Other studies have used non-randomized designs. For example, Winslow, Edelson, Churpek, and coworkers found reduced mortality throughout the hospital after initiating their early warning system23. The magnitude was substantial but was the same even for patients with low risks who were never alerted. Adams, Henry, Saria, and coworkers used a machine learning-based sepsis early warning system that included mechanical ventilation, lactate, and vasopressors as sepsis predictors and placed passive alerts in the EHR, but only after “verifiable symptoms” were present24. They found reduced mortality in the 1.2% of patients who met retrospective sepsis criteria and whose alerts were acknowledged within three hours but did not present outcomes of the other patients24,25. Groups led by Shimabukuro26 and Watkinson27 performed small randomized trials with divergent results. Escobar, Liu and coworkers used a non-randomized stepped wedge approach to show a convincing mortality reduction with an EHR-based early warning score in 19 hospitals28. They employed an informed intermediary to receive alerts and to review the clinical record before alerting bedside clinicians.

Cluster randomization was chosen because clinicians needed to easily recognize who was in the intervention group. We did not want to add additional burden to the complexity of the acute care environment and did not want to falsely reassure a clinician who did not see a rising score to assume the patient was in the intervention group. Although we have previously tested the positive predictive value of creating a threshold-based alert from CoMET1, we did not want to add to clinician burden or create additional markers of alarm fatigue and decided to offer suggestions for response without an active alert strategy. The lack of mandated protocolized responses, however, makes it challenging to attribute the neutral results only to the accuracy of the analytic.

We approached education and implementation of novel analytics in real-world environments within the context of the COVID-19 pandemic and wanted to minimize any contribution to clinician burnout29. Implementation considerations focused on promoting trust, transparency, integration with workflow, prolonged stakeholder engagement, tailored education embedded within hospital norms, supporting actionability through integration within clinical care, and sustainability through ongoing supportive interactions29. However, variability in clinician patterns may limit generalizability if there are underlying practices that differ substantially between hospitals.

AI clinical trials call for an understanding of new and separate design elements not previously contemplated.
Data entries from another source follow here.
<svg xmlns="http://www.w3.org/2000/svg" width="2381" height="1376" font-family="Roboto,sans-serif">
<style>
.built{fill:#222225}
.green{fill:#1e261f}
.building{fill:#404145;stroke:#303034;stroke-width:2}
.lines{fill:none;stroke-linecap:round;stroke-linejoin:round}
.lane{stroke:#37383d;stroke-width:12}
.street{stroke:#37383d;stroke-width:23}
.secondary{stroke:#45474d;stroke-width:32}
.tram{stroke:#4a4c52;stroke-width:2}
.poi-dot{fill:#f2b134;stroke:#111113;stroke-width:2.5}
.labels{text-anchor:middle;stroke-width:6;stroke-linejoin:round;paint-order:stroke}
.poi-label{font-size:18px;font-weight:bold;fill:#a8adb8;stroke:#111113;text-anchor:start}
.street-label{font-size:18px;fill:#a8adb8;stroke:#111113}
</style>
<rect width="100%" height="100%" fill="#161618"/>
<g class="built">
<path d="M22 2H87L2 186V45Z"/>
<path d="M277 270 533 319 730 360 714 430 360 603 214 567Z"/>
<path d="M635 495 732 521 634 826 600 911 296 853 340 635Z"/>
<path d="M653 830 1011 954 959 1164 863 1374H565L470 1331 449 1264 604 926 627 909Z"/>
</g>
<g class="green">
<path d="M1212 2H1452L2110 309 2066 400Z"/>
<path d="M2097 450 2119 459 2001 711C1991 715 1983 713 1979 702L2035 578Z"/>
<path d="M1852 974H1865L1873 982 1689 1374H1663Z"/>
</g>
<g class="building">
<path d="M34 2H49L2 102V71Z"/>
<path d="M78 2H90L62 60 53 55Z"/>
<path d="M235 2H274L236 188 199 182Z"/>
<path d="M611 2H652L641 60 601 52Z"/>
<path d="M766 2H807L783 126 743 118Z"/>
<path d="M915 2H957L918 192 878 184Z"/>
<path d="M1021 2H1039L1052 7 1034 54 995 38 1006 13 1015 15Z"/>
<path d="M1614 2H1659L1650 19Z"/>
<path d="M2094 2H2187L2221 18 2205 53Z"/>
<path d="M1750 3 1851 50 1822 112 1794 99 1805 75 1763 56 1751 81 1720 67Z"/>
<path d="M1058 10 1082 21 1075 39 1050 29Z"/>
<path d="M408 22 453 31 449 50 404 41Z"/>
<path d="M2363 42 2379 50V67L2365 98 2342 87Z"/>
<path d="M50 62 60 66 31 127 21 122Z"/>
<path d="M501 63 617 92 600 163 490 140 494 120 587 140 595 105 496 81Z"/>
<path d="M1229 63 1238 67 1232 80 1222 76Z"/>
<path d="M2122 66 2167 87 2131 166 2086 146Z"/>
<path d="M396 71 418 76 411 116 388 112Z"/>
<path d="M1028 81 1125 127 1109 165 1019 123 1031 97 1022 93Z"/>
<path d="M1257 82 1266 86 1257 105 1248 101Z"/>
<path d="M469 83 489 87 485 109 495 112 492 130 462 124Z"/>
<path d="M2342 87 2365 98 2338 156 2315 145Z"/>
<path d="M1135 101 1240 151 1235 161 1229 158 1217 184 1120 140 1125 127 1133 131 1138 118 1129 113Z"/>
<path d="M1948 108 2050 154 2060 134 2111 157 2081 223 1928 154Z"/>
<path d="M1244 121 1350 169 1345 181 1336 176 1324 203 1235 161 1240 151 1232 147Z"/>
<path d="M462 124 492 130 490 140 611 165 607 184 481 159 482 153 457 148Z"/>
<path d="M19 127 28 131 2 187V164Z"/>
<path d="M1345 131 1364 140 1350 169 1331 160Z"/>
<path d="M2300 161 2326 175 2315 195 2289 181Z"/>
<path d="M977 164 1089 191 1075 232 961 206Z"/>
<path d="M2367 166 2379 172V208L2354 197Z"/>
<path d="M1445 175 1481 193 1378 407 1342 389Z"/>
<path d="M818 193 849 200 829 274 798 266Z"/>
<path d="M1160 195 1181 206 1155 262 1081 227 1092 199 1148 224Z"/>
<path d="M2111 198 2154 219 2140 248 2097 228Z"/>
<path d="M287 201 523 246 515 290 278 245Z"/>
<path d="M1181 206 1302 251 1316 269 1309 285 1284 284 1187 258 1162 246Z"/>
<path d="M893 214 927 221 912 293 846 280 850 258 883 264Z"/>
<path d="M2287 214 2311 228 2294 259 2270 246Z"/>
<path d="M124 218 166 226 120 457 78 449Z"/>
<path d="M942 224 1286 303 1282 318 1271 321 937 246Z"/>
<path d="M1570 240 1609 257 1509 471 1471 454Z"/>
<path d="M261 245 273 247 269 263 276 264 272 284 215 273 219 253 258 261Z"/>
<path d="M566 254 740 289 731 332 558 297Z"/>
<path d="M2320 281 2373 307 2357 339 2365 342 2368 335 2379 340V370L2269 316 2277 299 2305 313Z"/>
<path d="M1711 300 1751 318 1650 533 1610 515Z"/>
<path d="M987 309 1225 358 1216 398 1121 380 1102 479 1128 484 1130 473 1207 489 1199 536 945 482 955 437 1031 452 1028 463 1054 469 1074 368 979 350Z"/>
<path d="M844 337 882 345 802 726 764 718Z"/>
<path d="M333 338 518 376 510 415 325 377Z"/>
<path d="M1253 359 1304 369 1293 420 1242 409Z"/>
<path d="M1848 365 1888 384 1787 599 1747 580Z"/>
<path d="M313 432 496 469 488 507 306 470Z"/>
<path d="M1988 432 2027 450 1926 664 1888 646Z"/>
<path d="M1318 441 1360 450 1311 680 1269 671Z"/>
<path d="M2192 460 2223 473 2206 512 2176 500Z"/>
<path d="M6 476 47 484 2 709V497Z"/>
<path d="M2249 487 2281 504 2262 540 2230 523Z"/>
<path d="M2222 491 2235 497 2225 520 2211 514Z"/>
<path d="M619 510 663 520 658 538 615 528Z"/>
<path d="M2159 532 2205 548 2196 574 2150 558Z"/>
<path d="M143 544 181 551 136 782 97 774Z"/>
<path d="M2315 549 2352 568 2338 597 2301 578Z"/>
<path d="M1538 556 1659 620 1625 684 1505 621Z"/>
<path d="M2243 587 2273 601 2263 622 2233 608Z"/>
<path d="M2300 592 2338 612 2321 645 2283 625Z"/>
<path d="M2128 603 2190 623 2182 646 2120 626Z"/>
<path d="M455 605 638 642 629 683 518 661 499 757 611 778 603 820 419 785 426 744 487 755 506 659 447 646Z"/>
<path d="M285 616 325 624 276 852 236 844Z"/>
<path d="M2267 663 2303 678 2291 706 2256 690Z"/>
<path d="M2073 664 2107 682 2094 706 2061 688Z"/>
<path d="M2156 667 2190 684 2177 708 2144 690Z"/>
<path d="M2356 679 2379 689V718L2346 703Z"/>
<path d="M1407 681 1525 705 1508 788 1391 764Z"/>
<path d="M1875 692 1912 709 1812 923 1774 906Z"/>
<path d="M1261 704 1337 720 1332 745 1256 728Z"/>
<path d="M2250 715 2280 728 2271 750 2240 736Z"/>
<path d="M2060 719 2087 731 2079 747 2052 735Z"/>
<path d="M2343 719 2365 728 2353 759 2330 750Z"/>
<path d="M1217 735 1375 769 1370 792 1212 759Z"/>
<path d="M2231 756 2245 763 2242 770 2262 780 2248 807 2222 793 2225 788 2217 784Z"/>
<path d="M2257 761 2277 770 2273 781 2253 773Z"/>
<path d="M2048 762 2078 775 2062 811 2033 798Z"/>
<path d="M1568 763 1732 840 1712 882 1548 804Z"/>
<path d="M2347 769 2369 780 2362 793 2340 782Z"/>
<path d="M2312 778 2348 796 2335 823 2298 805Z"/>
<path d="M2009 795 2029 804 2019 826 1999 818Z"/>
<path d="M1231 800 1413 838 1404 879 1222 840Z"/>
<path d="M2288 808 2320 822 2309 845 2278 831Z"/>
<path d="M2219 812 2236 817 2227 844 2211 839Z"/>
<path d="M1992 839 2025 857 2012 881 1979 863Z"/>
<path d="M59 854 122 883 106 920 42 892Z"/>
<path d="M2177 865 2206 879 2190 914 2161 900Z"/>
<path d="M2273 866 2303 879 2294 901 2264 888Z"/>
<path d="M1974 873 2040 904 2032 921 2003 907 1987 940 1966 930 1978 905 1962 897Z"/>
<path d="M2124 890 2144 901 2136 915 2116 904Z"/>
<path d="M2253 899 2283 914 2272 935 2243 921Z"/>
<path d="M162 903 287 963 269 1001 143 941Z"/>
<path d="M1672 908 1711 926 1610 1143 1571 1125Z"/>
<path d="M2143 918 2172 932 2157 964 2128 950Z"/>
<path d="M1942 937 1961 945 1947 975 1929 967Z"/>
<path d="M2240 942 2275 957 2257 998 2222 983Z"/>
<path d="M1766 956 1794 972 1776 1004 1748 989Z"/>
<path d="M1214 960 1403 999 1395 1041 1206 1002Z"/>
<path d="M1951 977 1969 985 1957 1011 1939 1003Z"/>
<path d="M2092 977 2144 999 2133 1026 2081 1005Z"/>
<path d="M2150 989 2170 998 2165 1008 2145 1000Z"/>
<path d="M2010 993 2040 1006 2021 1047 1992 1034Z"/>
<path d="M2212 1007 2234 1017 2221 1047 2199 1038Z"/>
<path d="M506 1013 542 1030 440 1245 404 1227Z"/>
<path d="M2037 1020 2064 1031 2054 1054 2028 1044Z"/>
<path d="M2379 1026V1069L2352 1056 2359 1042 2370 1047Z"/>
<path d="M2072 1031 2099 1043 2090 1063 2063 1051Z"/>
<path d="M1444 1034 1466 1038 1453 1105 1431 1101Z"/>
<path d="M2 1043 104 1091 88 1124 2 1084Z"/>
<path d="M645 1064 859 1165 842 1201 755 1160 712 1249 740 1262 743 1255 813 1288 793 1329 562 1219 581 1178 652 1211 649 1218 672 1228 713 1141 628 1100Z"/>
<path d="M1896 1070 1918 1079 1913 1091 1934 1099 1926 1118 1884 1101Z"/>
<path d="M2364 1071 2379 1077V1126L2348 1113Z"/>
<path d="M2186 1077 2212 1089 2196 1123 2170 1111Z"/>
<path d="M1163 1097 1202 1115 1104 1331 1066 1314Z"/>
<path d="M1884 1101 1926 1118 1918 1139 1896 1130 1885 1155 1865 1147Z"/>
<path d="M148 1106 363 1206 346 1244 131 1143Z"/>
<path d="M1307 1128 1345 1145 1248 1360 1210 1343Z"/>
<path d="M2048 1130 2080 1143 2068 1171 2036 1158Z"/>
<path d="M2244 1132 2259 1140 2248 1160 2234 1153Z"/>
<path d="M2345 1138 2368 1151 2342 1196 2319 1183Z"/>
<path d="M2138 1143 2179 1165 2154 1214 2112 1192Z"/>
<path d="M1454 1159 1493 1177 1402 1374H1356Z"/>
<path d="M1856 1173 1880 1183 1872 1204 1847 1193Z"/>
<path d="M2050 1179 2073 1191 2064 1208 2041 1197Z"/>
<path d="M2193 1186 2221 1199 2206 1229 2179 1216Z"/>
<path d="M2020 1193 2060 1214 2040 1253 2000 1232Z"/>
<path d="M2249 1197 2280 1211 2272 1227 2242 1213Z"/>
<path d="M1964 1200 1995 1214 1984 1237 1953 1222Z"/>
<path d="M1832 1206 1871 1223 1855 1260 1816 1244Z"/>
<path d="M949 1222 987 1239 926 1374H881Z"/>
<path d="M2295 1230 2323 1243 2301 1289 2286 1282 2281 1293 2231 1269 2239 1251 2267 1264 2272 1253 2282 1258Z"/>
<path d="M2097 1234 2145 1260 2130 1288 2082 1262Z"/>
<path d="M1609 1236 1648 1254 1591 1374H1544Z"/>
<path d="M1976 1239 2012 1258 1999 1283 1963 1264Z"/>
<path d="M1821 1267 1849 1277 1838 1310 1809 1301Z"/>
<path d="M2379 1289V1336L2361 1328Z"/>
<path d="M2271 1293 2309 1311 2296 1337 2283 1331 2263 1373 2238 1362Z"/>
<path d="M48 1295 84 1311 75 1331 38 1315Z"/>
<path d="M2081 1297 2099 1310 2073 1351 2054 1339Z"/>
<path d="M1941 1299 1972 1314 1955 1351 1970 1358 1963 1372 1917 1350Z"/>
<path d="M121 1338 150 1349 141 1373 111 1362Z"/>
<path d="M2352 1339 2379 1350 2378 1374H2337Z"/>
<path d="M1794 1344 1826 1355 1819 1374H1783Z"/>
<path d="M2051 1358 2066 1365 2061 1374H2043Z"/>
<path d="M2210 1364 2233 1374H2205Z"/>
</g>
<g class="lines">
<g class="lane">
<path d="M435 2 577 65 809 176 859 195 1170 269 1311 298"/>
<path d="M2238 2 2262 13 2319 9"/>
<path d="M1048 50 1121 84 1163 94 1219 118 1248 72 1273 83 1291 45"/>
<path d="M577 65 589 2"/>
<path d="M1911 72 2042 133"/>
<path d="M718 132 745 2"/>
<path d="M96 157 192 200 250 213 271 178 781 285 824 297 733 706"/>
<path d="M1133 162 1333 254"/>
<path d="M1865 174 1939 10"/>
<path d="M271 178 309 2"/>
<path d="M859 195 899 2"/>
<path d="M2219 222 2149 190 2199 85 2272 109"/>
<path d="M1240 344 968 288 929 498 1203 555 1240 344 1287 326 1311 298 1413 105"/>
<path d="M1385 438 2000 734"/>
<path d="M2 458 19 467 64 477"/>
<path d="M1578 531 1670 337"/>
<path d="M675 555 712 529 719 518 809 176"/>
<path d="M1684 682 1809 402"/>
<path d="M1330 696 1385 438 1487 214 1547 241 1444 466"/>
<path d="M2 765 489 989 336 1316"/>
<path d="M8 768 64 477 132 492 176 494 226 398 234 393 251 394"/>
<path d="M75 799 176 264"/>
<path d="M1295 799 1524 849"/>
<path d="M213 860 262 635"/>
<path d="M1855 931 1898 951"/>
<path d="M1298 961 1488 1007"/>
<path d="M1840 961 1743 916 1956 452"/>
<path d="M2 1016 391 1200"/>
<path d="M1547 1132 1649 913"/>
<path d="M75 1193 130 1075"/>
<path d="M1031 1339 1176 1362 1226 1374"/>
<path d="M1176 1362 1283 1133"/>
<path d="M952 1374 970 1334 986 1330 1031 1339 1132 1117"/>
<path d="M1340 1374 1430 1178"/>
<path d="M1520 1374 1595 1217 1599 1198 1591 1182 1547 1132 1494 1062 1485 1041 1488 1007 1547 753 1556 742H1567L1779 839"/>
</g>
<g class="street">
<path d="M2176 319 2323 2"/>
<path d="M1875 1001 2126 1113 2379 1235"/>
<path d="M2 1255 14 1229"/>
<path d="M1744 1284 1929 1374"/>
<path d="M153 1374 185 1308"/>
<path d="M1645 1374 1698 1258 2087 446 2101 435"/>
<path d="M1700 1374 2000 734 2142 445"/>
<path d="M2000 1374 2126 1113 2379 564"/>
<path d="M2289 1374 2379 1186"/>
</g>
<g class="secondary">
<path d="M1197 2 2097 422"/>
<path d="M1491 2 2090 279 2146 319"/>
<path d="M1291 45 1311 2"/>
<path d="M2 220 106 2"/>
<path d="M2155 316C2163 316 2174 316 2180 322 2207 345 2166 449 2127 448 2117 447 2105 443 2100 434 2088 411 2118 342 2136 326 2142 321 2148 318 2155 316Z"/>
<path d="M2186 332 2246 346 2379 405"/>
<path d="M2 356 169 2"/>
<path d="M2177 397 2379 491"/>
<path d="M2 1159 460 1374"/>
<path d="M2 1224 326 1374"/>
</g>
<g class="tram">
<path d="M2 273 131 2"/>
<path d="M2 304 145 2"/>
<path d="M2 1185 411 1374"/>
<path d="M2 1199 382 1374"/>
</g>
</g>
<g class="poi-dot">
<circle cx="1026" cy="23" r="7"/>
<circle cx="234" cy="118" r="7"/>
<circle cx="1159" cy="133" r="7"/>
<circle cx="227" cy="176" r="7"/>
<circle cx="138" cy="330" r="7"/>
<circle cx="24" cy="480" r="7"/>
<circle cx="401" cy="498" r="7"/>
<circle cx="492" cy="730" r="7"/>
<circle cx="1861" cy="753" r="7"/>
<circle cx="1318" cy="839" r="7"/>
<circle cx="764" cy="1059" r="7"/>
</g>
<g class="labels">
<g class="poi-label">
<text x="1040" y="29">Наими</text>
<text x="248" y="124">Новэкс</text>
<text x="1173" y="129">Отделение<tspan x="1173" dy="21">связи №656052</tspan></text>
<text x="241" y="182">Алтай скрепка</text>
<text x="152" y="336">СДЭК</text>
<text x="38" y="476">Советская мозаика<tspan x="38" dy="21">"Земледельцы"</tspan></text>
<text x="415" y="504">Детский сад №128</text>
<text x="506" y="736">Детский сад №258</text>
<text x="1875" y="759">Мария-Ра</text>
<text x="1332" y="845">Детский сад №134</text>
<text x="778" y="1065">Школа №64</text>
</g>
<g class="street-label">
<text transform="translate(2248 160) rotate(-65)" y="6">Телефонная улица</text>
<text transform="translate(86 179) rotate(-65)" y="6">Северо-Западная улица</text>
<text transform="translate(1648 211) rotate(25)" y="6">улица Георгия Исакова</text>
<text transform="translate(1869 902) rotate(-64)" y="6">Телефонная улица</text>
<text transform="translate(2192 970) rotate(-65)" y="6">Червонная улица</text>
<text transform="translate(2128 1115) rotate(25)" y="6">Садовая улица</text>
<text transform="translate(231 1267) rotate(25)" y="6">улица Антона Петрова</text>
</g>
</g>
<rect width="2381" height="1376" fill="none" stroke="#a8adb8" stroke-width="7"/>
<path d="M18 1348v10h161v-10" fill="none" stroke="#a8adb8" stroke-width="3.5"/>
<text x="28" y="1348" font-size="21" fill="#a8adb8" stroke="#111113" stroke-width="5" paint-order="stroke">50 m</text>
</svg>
There are several elements of this type of intervention, such as the use of passive displays, that warrant further study and have RCT design implications when studying AI-based predictive analytics: the proactive nature of the clinical action response, the rarity of the event of interest, and the complexity of implementation within evolving acute care environments. While the pragmatic design allowed for implementation in real-world environments, this also meant there was heterogeneity in patient populations, unit work environments, and clinician responses. The real-world context of clinical trials such as this implies that the implementation of AI-based risk analytics must also be adaptive to ensure long-term integration and practice flexibility across different work environments.

One aspect of the study design we would like to improve in the future is the integration of in-depth qualitative methodology and implementation outcomes alongside patient outcomes to better understand how clinicians process, communicate, and integrate risk scores into their care practices. Understanding the cognitive interpretation of scores in real-time, the response through diverse care processes, and communication patterns involving AI scores preceding clinical events is an area in particular need of further study. In hindsight, hours free of events of clinical deterioration may not have been the most sensitive primary outcome. Outcomes specific to the at-risk population and subsequent intensive care unit trajectories may have been more appropriate, given the overall rarity of our event.